Type 2 diabetics have to exercise and eat a healthy diet. They might also need to take medicine to control their blood sugar levels.
Symptoms of diabetes in women
Diabetes is a chronic illness that affects all races as well as ethnic groups as well as ages and genders. However women are at a higher risk than males.
Women with diabetes are more likely to suffer from complications, including heart disease (the most common complication associated with diabetes) and loss of vision.
One of the early signs of women suffering from diabetes is a rise in thirst and the frequency of urination, which is known as polydipsia. This is because diabetes causes excessive sugar to accumulate in your blood and your kidneys aren’t able to get rid of it in a proper manner.
Men who suffer from diabetes show signs
Diabetes is a condition that occurs when cells are unable to use glucose (blood sugar) as energy source. This is usually because the pancreas doesn’t produce enough insulin.
This can result in high blood glucose levels. Your body then tries to lower these levels by flushing the excess glucose from your bloodstream via urine.
Patients with diabetes typically feel thirsty and need to drink large quantities of fluids. This can be up to four liters a day.
Men can be able to experience weight loss too as their bodies break down muscle to make energy, instead of fat. This is due to their blood sugar levels remain high for prolonged periods of time.
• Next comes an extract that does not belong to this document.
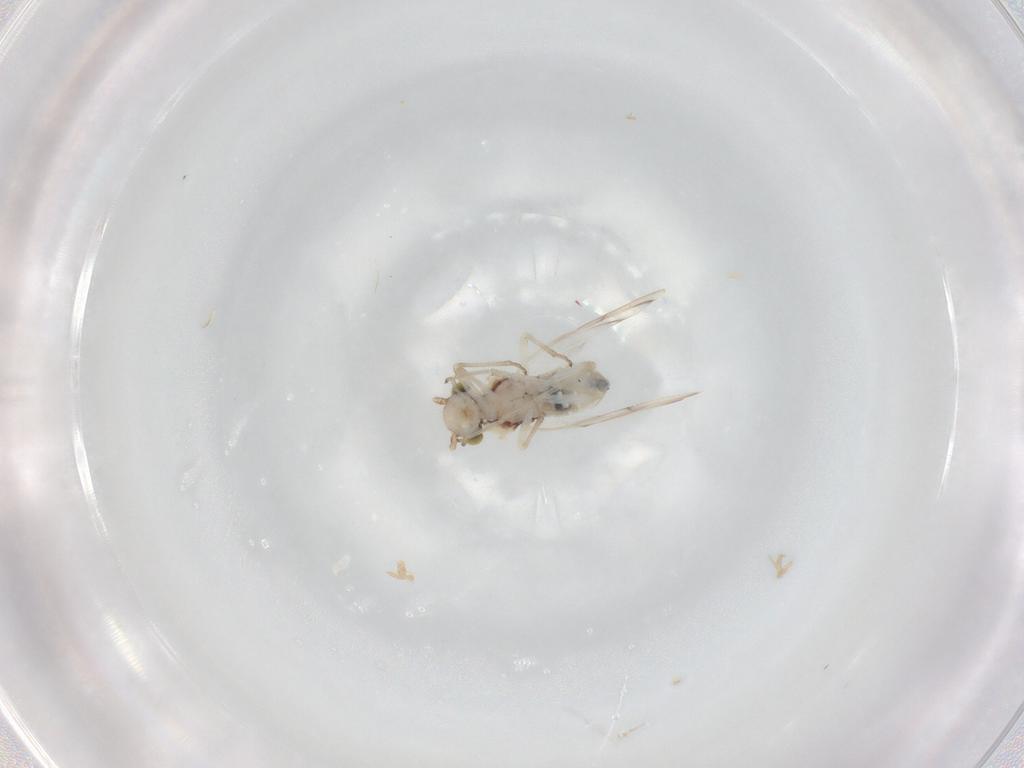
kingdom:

A healthy diet for diabetes can be a key part of managing the condition. It can help you manage your blood sugar levels, manage your weight and reduce the risk of heart disease by reducing risk factors.
Your diet should comprise plenty of whole food items, including fruits, whole grains, vegetables, beans and low-fat dairy. It should be free of added sugars and saturated fats (unhealthy).
You may consider limiting your consumption of drinks that are sweetened with sugar. These drinks are usually packed with sugar which can cause blood sugar levels to rise.
Your doctor may prescribe diabetes-related medications to keep your blood sugar (glucose) levels within the normal range. These medications are typically used with lifestyle changes, such as exercise and diet to manage your diabetes.
If your blood sugar levels aren’t well controlled by one medicine it is possible that a different medicine will be added. Your doctor will work with you to determine the most appropriate medicine for your specific needs and preferences.
Newer drugs like glucagonlike receptor agonists for peptide-1 as well as sodium-glucose inhibitors that lower blood sugar levels, offer cardiovascular and kidney benefits, and lower the risk of complications. They’re also helpful for weight loss and are available in injectable and tablet forms.